╭─ Excerpt

Your office has requested our advice on whether a request can be made for payments
                  from the State of Kentucky for any Social Security Administration (SSA) funds utilized
                  in the processing of non-SSA matters prior to 1983. The facts presented indicate that
                  the Kentucky Department of Disability Determinations has been using SSA resources
                  to process Medicaid cases for the Kentucky Cabinet for Human Resources. This procedure
                  was being carried out pursuant to a March 27, 1975, administrative order from the
                  Kentucky Secretary for Human Resources.
               
               For the past two years there have been negotiations with the State of Kentucky with
                  respect to the processing of non-SSA workloads. Although the Disability Determination
                  Service (DDS) began processing Medicaid cases in 1975, the State contends that they
                  are not required to reimburse SSA for the period prior to 1983 since there have been
                  audit closures through 1982.
               
               We have reviewed the Section 221 agreement dated December 23, 1975, Section 221 of
                  the Social Security Act, as amended (effective June 1981) and pertinent regulations.
                  Paragraph G of the Section 221 agreement pertaining to fiscal matters provides, in
                  pertinent part, that:
               
               1. The Secretary will provide funds in advance, as may be mutually agreed upon, for
                  the necessary cost to the State agency of making determinations of disability authorized
                  by this agreement ....
               
               2. Such funds will be used solely for such expenses.
               3. ... The Secretary will determine whether such expenditures were necessary in making
                  determinations of disability authorized by this agreement under standards in effect
                  at the time such expenditures were made o~ incurred. If, pursuant to such standards,
                  the Secretary determines that any such expenditure was not necessary for such purpose,
                  the Secretary shall so inform the State agency of tentative exceptions taken, with
                  full explanation of such tentative exceptions. The State agency will be given a reasonable
                  length of time to justify such expenditures. If such expenditures cannot be justified
                  by the State agency, the total amount of expenditures actually made and incurred in
                  such period shall be reduced by any expenditures determined by the Secretary to be
                  not necessary in making determinations of disability authorized by this agreement.

╰─
╭─ Dataset excerpts

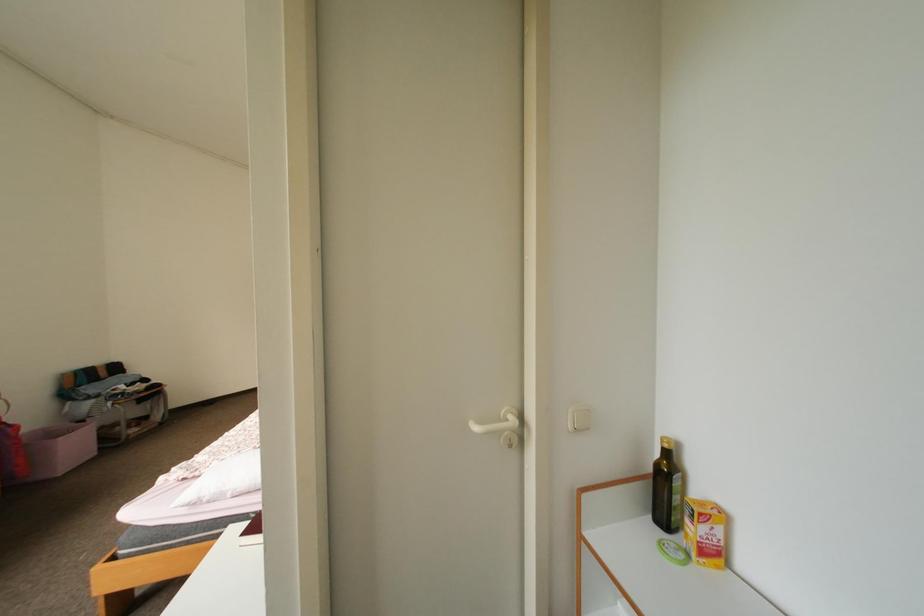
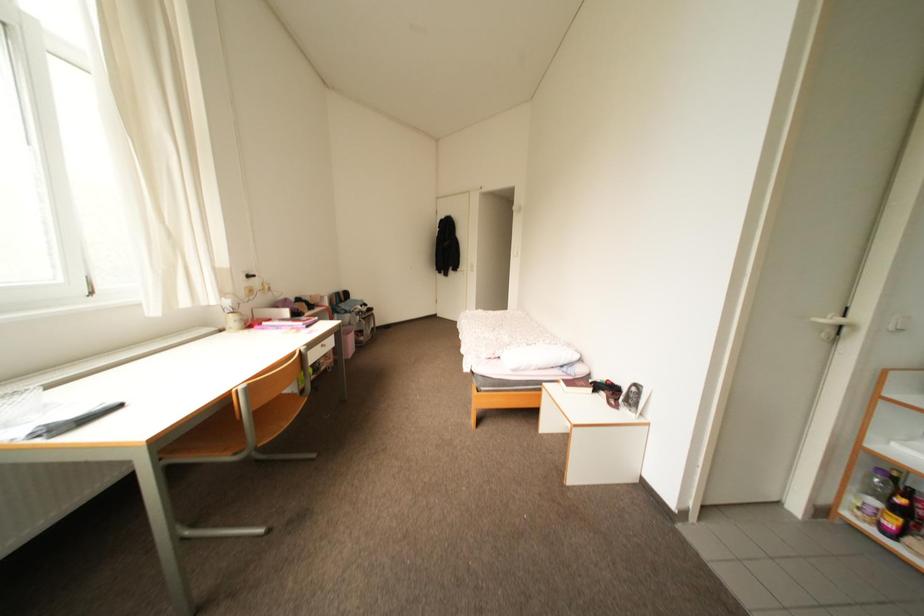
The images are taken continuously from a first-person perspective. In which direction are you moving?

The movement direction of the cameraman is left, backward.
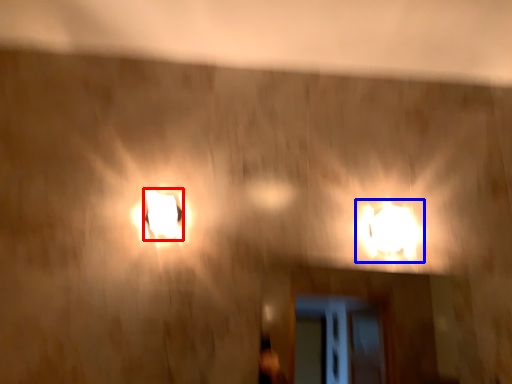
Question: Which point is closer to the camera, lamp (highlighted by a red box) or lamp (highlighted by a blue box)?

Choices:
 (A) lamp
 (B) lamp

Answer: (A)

╰─
╭─ Dataset excerpts

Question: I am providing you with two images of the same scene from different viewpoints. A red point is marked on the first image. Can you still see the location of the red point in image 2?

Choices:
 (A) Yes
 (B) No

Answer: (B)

╰─

Exercise tasks:
1. In the memo, on what date was the administrative order from the Kentucky Secretary for Human Resources issued?
2. Copy the memo word for word, from "We have reviewed" up to and including "this agreement ....".
Use only the memo as your source.

Activity answers:
1. March 27, 1975

2.
We have reviewed the Section 221 agreement dated December 23, 1975, Section 221 of
                  the Social Security Act, as amended (effective June 1981) and pertinent regulations.
                  Paragraph G of the Section 221 agreement pertaining to fiscal matters provides, in
                  pertinent part, that:
               
               1. The Secretary will provide funds in advance, as may be mutually agreed upon, for
                  the necessary cost to the State agency of making determinations of disability authorized
                  by this agreement ....